アメリカのトランプ政権は、子どもの時に不法入国した若者に在留資格を与える、オバマ前政権が導入した措置を撤廃すると発表しました。およそ80万人が強制送還される可能性があり、トランプ政権は、半年間の猶予期間を設け議会に対応策を検討するよう求めましたが、反発が広がっています。
この措置は、メキシコなどから子どもの時に親に連れられアメリカに不法入国して5年以上が経過し、高校などに通っているか、学校を卒業した若者に在留資格や就労許可を与えるもので、オバマ前政権が2012年に導入しました。
これについて、トランプ政権のセッションズ司法長官は5日、記者会見を開き、「憲法に違反する権力の行使だ」として、この措置を撤廃すると発表しました。
一方で、新規の申請は認めないものの、現在、在留資格を持つ若者については半年間の猶予期間を設け、議会に対応策を検討するよう求めました。

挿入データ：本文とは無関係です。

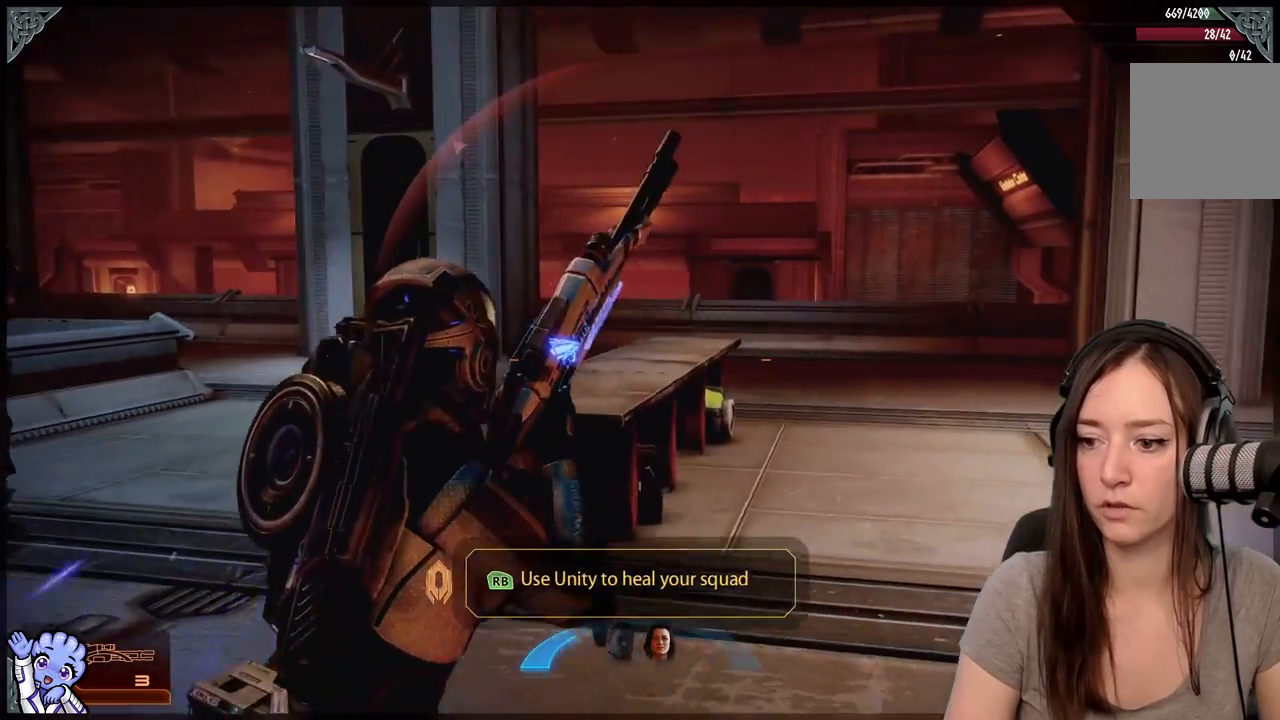
{"buttons": ["A", "R2"], "left_stick": "up", "right_stick": "center", "events": [[17, "A", "down"], [200, "R2", "down"], [467, "left_stick", "up"]]}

対象となる若者はおよそ80万人に上り、対応策が講じられない場合、強制送還される可能性があります。
トランプ大統領としては選挙で訴えた公約を守り不法移民対策を強化する姿勢をアピールする一方、批判を和らげる狙いもあると見られます。
これに対し、IT企業をはじめとした経済界や野党・民主党などからは、こうした若者がアメリカの経済を支えているとして反発が広がっていて、ニューヨーク州などは裁判所に訴えを起こすことを検討しています。